A new study on CEO compensation may reveal more about the U.S. economy than just growing pay disparity.

The leaders of the country's 350 largest public companies earned 312 times more than their typical employee in 2017. On average, CEOs made $18.9 million, a 17.6 percent increase from a year before, while workers' salaries remained mostly flat, according to a report by the nonpartisan Economic Policy Institute released Thursday.

The statistics are significant because these levels of pay disparity have only been seen before periods of economic slumps, including the dot-com bubble at the turn of the century and in 2007, a year before the recession, when the CEO-to-worker compensation ratio was 327 to 1.

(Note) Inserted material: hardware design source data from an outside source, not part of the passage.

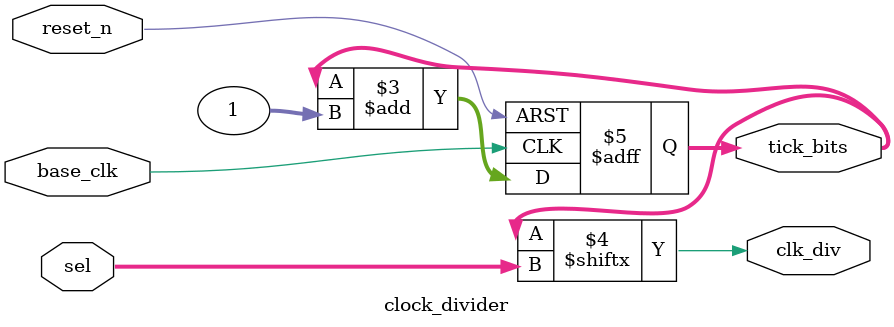
<source format=v>
`timescale 1ns / 1ps
module clock_divider(
    input wire base_clk,                // Input clock
    input wire reset_n,                 // Active-low reset signal
    input wire [4:0] sel,               // SW[4:0] selects which bit of counter to output
    output wire clk_div,                // single divided clock output
    output reg [31:0] tick_bits         // full counter output (optional)
);

    // 32-bit counter increments on every base_clk rising edge
    always @(posedge base_clk or negedge reset_n) begin
        if (!reset_n)
            tick_bits <= 32'b0;         // Reset counter to zero
        else
            tick_bits <= tick_bits + 1; // Increment counter on each clock cycle
    end

    // 32x1 mux to select 1 bit from the counter
    assign clk_div = tick_bits[sel];
endmodule

</source>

"Average CEO compensation attained its peak in 2000, at the height of the late 1990s stock bubble, at $21 million (in 2017 dollars)--344 times the pay of the typical worker," authors Lawrence Mishel and Jessica Schieder write in the report. The CEO-to-worker pay ratio dropped to 188-to-1 in 2009 in the wake of the financial crisis, before steadily rising to the current level.

Other analysts and members of the business community have previously warned about an upcoming economic crisis. Last March during a Reddit AMA, for example, Microsoft founder Bill Gates said it was a "certainty" that the U.S. would experience another serious financial downturn at some point in the near future.